My dad, Dr. Edwin C. Myers is a rocket scientist. In the 1970s, he designed the optics of the Infrared Interferometric Spectrometer for NASA’s Voyager I and II space probes and was featured in Who’s Who in Technology Today. He has taught at the university level, performed geophysical research in the petroleum industry, and served in public elected office. He also authored the world-famous CalcuLadder® math drill series. My mom, Nellie Myers, holds her B.A. in art and is an accomplished artist.
My parents started homeschooling in 1980 – back before most people had even heard of homeschooling! Homeschooling wasn’t easy. There were few educational materials available to homeschoolers at the time, and you couldn’t do a quick internet search either!
Thanks to God, Dad and Mom successfully homeschooled all twelve of us children, from K-12th grade, with my youngest brothers graduating in 2014. My dad still likes to joke, “Nellie and I only wanted two kids — we just never got the two we wanted!”
Homeschool Help From a Rocket Scientist
Here is some valuable insight that my dad shares for homeschooling parents today:
“I still remember the evening over 35 years ago when I found out that our oldest son—who was finishing up a second-grade math workbook—couldn’t add:
“Say, Matthew, what’s 7 + 4?”
“Uh, 7 + 4?” Matthew replied. “Let’s see . . . 7, (and his fingers went under the table as he whispered slowly) 8, 9, 10, 11 . . . 11!”
Almost every problem I asked him went that way. Matthew understood the concept of addition and he could use a concrete procedure (counting fingers) to get the right answer—most of the time— but only after 7 or 8 seconds!
“Two years with workbooks haven’t given Matthew the level of skill he needs,” I thought.
“He’ll really get bogged down in multi-digit multiplication and long division, where he’s got to use addition and subtraction routinely on his way to getting the answer. And if he learns to multiply and divide no better than he adds and subtracts, then fractions will be a disaster!”
Matthew’s experience was a classic example of the limitations of knowledge without know-how.
The Armchair Quarterback
A familiar illustration of knowledge without know-how is the armchair quarterback. A head full of football knowledge, the armchair quarterback can identify all types of football playing formations, quote the rules of the game in detail, recite statistics on dozens of players and teams, and call excellent plays from his TV-side seat.

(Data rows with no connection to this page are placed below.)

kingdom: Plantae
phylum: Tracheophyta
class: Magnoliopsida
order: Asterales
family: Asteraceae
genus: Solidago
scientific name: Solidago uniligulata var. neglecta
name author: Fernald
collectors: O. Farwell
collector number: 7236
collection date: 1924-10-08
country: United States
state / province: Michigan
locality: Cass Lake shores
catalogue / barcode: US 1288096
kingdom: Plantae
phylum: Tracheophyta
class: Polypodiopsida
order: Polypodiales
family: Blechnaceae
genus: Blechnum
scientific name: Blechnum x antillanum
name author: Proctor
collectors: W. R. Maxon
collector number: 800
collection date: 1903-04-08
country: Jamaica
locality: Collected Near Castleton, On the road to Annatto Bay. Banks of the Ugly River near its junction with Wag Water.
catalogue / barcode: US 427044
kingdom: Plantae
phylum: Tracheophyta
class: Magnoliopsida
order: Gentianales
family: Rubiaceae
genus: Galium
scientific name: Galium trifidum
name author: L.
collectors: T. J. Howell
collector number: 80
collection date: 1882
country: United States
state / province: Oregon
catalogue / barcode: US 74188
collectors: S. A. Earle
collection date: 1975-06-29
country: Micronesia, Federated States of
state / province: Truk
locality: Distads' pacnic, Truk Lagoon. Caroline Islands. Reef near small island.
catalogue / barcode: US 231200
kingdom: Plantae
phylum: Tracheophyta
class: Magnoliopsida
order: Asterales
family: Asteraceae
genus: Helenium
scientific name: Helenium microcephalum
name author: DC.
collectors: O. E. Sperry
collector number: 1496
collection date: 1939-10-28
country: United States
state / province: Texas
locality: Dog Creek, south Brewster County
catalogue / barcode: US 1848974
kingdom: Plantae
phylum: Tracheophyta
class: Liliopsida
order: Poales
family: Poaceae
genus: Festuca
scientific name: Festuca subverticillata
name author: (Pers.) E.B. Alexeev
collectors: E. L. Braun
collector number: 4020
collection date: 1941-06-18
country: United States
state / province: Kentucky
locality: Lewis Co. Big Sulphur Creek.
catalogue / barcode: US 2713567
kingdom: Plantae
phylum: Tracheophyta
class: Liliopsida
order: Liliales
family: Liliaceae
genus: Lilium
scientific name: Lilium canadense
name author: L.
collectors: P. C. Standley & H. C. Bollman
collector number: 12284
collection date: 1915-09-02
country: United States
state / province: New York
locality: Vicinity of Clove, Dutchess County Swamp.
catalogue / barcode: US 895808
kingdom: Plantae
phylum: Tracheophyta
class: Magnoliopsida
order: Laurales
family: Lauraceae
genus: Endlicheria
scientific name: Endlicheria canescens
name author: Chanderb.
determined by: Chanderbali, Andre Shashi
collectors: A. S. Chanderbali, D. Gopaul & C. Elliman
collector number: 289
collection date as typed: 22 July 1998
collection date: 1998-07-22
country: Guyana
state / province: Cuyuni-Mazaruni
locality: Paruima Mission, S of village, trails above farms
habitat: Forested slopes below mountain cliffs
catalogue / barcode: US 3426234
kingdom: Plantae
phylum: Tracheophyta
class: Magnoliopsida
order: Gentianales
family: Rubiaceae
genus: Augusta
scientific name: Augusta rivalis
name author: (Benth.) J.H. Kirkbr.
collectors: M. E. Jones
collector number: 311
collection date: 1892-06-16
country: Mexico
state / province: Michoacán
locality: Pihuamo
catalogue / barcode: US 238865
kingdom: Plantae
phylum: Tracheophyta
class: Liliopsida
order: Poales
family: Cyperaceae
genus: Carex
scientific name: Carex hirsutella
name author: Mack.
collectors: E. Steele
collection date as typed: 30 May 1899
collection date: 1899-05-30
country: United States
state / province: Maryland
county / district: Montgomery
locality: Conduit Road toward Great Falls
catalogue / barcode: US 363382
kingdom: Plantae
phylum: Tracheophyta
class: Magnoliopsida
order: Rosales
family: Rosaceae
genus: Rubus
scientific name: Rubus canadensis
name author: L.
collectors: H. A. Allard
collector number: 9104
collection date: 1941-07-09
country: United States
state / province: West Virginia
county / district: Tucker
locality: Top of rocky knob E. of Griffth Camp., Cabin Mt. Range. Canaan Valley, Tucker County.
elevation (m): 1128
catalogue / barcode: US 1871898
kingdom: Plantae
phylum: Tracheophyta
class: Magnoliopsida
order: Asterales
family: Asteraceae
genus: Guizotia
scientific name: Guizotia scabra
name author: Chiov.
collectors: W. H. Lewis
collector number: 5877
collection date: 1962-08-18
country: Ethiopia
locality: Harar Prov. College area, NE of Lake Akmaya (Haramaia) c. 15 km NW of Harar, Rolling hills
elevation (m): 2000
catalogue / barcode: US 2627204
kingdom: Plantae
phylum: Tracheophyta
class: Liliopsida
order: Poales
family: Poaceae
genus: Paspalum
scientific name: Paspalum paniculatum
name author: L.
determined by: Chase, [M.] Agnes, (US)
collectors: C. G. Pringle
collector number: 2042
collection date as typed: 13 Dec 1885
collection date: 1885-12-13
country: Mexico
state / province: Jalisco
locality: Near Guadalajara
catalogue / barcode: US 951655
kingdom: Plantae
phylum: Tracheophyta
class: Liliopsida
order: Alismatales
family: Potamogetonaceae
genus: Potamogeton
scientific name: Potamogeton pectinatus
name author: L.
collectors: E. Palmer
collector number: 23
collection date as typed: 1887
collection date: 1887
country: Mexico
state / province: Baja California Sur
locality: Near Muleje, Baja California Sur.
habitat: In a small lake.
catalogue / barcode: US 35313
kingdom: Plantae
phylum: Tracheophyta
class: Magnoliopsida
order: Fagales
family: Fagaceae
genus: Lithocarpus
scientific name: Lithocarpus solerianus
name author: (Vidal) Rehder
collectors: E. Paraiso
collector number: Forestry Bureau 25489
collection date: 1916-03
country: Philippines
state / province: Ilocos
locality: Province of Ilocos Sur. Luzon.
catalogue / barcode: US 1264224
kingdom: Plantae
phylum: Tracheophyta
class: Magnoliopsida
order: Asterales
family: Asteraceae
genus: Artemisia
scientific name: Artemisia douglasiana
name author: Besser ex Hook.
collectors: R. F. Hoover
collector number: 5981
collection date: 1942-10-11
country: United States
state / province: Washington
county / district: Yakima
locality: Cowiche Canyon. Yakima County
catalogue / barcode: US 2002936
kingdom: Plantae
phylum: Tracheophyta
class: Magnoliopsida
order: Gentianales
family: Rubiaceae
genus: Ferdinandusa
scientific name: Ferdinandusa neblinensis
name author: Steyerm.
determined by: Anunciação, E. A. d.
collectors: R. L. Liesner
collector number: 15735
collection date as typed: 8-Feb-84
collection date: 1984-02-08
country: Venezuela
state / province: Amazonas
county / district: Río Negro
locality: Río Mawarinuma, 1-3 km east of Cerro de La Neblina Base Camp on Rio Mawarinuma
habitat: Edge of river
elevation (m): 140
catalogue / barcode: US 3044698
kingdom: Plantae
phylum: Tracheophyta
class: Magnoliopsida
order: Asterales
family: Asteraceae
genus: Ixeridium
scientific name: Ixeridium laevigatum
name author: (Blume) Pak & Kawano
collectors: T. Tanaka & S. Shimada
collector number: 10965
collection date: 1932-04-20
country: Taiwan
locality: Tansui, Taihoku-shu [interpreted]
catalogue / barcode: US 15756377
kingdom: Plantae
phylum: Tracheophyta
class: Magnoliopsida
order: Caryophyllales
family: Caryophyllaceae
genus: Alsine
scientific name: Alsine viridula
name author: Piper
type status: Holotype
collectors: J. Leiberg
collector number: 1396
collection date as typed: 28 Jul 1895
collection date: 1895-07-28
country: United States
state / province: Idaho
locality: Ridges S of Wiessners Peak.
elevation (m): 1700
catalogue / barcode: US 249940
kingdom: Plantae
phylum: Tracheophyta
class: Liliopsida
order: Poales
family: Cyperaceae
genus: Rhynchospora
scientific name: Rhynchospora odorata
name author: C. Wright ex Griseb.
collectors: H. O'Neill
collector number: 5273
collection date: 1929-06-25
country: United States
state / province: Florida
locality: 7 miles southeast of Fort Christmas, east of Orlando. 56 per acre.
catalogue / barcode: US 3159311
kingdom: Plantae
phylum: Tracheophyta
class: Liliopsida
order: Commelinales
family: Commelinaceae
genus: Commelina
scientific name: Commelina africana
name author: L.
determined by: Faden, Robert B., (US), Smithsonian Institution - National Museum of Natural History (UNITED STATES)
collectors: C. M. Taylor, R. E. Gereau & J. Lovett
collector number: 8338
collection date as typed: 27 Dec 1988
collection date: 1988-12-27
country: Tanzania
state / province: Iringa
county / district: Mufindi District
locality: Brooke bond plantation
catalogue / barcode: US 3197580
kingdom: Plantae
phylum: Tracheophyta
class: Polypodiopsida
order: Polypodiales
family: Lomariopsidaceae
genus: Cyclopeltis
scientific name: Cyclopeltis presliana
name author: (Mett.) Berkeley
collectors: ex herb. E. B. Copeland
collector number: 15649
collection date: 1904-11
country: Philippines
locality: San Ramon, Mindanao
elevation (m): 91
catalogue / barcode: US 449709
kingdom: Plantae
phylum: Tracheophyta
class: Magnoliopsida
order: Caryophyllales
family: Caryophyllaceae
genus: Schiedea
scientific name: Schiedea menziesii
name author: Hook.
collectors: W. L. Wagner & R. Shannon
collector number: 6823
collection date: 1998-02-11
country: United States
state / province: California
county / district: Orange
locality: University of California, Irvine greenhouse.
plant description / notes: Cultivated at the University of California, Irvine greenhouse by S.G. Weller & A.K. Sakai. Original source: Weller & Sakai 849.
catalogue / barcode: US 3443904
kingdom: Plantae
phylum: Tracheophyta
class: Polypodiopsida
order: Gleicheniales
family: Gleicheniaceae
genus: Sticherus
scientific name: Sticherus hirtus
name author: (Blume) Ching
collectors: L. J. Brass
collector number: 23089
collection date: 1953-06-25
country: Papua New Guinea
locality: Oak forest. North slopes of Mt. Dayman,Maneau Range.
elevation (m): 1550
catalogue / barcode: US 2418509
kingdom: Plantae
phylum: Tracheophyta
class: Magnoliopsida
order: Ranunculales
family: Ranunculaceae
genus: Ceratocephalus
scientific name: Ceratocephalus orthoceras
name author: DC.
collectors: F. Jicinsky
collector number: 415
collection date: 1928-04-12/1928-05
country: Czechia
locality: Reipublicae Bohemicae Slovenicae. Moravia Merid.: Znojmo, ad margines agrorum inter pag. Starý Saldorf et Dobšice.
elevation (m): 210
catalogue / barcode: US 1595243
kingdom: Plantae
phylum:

It is quite another thing, however, to walk onto the playing field and actually EXECUTE a brilliant play that was developed while sitting in an armchair, and most armchair quarterbacks would fail if they tried. Fortunately, however, most of us don’t have to earn our livelihood by playing football, so that our playing skills don’t make a great deal of difference in our lives.
There are a number of skills, though, in which we cannot afford to be mere armchair quarterbacks, but in which our practical performance level makes a big difference in our capability as stewards under God. What are some of these skills? And how can we tell when a skill is learned “well enough”?
We want our children to get to that delightful point where they “take off and run” with the skills they’ve practiced in the classroom. This happens when students get “over the hump” of their initial awkwardness and slowness, and gain confidence and the realization that their new skills make them more capable and productive.
Many students never get over the hump in certain skills. Unless one gets over the hump, the new skill tends to fall into disuse. A good example of this tendency is the “might-have-been piano player.”
Many of us have perhaps taken lessons on the piano or another musical instrument in the past. We probably recall the unpleasantness of having to practice a skill that simply seemed to rob us of time for doing other activities at which we were more adept. If we never reached the point where piano playing “paid off” in making an attractive sound for ourselves, chances are that we’ve lost much of whatever playing skills we once attained.
Hemmed In by the Hump!
There is often an uncomfortable period — a “hump”— in the learning of an unfamiliar skill. During this period, our child is often aware of his own clumsiness in regard to the skill he’s learning. He may become irritated that the process of learning the new skill leaves him less time for other activities he enjoys.